Clinical Validation of Human Papilloma Virus Circulating Tumor DNA for Early Detection of Residual Disease After Chemoradiation in Cervical Cancer

Abstract

Purpose: Most cervical cancers are caused by human papilloma virus (HPV), and HPV circulating tumor DNA (ctDNA) may identify patients at highest risk of relapse. Our pilot study using digital polymerase chain reaction (dPCR) showed that detectable HPV ctDNA at the end of chemoradiation (CRT) is associated with inferior progression-free survival (PFS) and that a next-generation sequencing approach (HPV-seq) may outperform dPCR. We aimed to prospectively validate HPV ctDNA as a tool for early detection of residual disease.

Methods: This prospective, multicenter validation study accrued patients with stage IB-IVA cervical cancer treated with CRT between 2017 and 2022. Participants underwent phlebotomy at baseline, end of CRT, 4-6 weeks post-CRT, and 3 months post-CRT for HPV ctDNA levels. Plasma HPV genotype-specific DNA levels were quantified using both dPCR and HPV-seq. The primary end point was 2-year PFS.

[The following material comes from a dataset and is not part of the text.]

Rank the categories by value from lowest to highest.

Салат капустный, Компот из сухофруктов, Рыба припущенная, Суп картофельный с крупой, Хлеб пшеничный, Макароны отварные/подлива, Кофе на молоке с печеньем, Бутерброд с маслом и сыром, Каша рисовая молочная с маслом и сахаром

Results: With a median follow-up of 2.2 (range, 0.5-5.5) years, there were 24 PFS events among the 70 patients with HPV+ cervical cancer. Patients with detectable HPV ctDNA on dPCR at the end of CRT, 4-6 weeks post-CRT, and 3 months post-CRT had significantly worse 2-year PFS compared with those with undetectable HPV ctDNA (77% v 51%, P = .03; 82% v 15%, P < .001; and 82% v 24%, P < .001, respectively); the median lead time to recurrence was 5.9 months. HPV-seq showed similar results as dPCR. On multivariable analyses, detectable HPV ctDNA on dPCR and HPV-seq remained independently associated with inferior PFS.

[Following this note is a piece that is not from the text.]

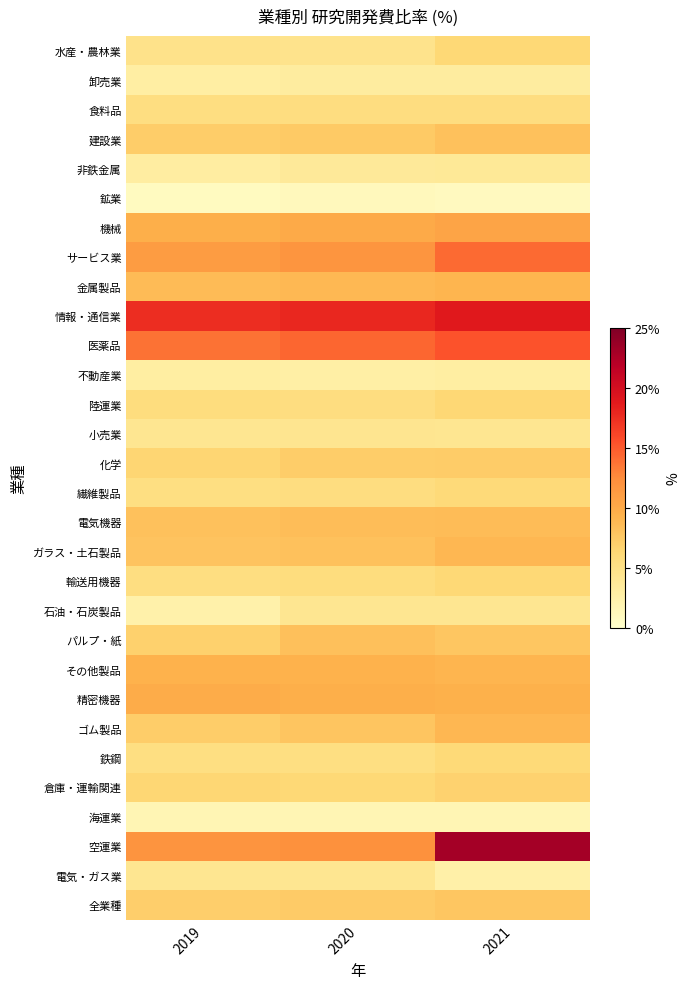

List the series in order of their peak value, highest first.

空運業, 情報・通信業, 医薬品, サービス業, 機械, 精密機器, その他製品, 金属製品, ガラス・土石製品, ゴム製品, 電気機器, パルプ・紙, 建設業, 全業種, 化学, 倉庫・運輸関連, 陸運業, 水産・農林業, 輸送用機器, 鉄鋼, 繊維製品, 食料品, 小売業, 石油・石炭製品, 電気・ガス業, 非鉄金属, 卸売業, 不動産業, 海運業, 鉱業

Conclusion: Persistent HPV ctDNA after CRT is independently associated with inferior PFS. HPV ctDNA testing can identify, as early as at the end of CRT, patients at high risk of recurrence for future treatment intensification trials.

Trial registration: ClinicalTrials.gov NCT03853915 NCT03702309.

FIG 1.

Flow diagram. CRT, chemoradiation; CT, computed tomography; HPV, human papilloma virus; MRI, magnetic resonance imaging; PET, positron emission tomography.

FIG 2.

HPV ctDNA burden over time on the basis of (A) dPCR and (B) HPV-seq. Patients who are disease-free are depicted in gray; those who relapsed are depicted in red. The change in HPV ctDNA burden was determined using adjacent timepoints. Patients had (1) rapid clearance of HPV ctDNA at all three nonbaseline timepoints (end of CRT, 4-6 weeks post-CRT, and 3 months post-CRT); (2) a gradual decrease in HPV ctDNA; (3) an increase in HPV ctDNA level relative to an earlier adjacent timepoint; or (4) missing adjacent timepoints. PFS by HPV ctDNA kinetic patterns (1)-(3), on the basis of (C) dPCR and (D) HPV-seq. CRT, chemoradiation; dPCR, digital polymerase chain reaction; HPV ctDNA, human papilloma virus circulating tumor DNA; PFS, progression-free survival.

FIG 3.

PFS by HPV DNA copy number in plasma on dPCR at (A) end of CRT, (B) 4-6 weeks post-CRT, and (C) 3 months post-CRT. CRT, chemoradiation; ctDNA, circulating tumor DNA; dPCR, digital polymerase chain reaction; HPV, human papilloma virus; HR, hazard ratio; PFS, progression-free survival.

FIG 4.

PFS by HPV DNA copy number in plasma on HPV-seq at (A) end of CRT, (B) 4-6 weeks post-CRT, and (C) 3 months post-CRT. CRT, chemoradiation; ctDNA, circulating tumor DNA; HPV, human papilloma virus; HR, hazard ratio; PFS, progression-free survival.